According to the available material, the pair appear to be weighing whether more tournament games and what some may view as a watered-down competitive pool are redefining how fans read the record books. The framing suggests the debate is less about one specific scorer and more about how format changes could affect historical comparisons across World Cup cycles.

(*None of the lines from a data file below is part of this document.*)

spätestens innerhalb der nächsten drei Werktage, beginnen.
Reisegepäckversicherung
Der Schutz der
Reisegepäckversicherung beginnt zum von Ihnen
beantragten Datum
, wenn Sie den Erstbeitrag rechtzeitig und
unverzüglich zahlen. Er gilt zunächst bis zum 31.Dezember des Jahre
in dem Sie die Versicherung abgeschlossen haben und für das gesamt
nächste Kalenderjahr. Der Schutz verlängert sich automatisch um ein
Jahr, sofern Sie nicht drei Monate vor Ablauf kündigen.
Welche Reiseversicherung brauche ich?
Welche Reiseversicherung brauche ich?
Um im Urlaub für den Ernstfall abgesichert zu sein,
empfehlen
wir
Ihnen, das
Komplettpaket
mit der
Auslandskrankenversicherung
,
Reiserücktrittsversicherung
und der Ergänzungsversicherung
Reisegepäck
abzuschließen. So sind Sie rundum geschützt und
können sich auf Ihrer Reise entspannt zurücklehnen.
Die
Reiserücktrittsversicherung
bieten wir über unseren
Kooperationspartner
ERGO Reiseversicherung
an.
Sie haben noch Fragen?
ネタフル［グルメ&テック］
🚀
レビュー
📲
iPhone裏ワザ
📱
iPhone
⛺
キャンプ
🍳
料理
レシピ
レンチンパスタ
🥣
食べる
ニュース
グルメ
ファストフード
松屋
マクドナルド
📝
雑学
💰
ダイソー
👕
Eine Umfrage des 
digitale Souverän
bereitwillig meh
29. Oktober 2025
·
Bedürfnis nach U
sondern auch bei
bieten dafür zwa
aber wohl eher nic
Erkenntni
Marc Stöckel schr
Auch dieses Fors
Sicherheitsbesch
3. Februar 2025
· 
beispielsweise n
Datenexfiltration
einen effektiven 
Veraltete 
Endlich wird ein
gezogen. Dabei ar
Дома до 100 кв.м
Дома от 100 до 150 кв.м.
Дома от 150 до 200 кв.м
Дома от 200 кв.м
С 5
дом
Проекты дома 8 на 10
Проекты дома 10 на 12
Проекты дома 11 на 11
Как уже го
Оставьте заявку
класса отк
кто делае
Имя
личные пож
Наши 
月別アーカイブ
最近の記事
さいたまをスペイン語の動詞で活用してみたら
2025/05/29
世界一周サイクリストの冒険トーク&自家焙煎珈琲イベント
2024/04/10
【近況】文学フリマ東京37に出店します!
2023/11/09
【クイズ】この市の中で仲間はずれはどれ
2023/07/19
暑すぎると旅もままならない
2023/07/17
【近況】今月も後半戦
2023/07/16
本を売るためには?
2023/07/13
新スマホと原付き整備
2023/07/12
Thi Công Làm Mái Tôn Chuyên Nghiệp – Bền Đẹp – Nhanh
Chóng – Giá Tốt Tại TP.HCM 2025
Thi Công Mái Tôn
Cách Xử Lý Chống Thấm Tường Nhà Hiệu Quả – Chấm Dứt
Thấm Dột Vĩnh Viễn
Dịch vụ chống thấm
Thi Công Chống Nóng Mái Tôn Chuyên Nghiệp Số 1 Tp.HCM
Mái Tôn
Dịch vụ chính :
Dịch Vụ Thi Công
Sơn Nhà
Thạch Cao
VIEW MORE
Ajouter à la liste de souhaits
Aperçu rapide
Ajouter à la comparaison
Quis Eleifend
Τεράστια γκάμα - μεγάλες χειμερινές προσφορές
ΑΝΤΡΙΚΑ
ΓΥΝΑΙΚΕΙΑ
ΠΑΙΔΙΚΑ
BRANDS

Diehards tracking global soccer milestones will likely recognize the tension: expanded fields can mean additional fixtures and more opportunities to pile up goals, which may shift how career and tournament totals are judged against eras with fewer matches and tighter entry standards.
Christian Polanco and Alexis Guerreros host The Cooligans on Apple Podcasts, Spotify, and YouTube. In the segment, they discuss whether an expanded field with weaker teams diminishes World Cup goal records. Erling Haaland scored two braces in games during what is noted as his first World Cup, while Mbappe is highlighted alongside him as one of the players expected to have a big tournament. Algeria and Riyad Mahrez come up in the discussion of players scoring braces.
The hosts compare the current expansion to past moves from 16 to 32 teams or 24 to 32 teams, noting similar debates about how records should be read.
How significant are the records when there's gonna be more games, more, quote unquote, weaker teams.
On Lionel Messi, the hosts note he is playing well and contributing despite being older, including appearances against Algeria and Austria.
I did not expect Messi to play this well, even against Algeria. Even against Austria, right?
They suggest Argentina has faced teams that are not truly prepared to play against Argentina and against Lionel Messi, even as the debate over what expanded formats mean for the record books continues.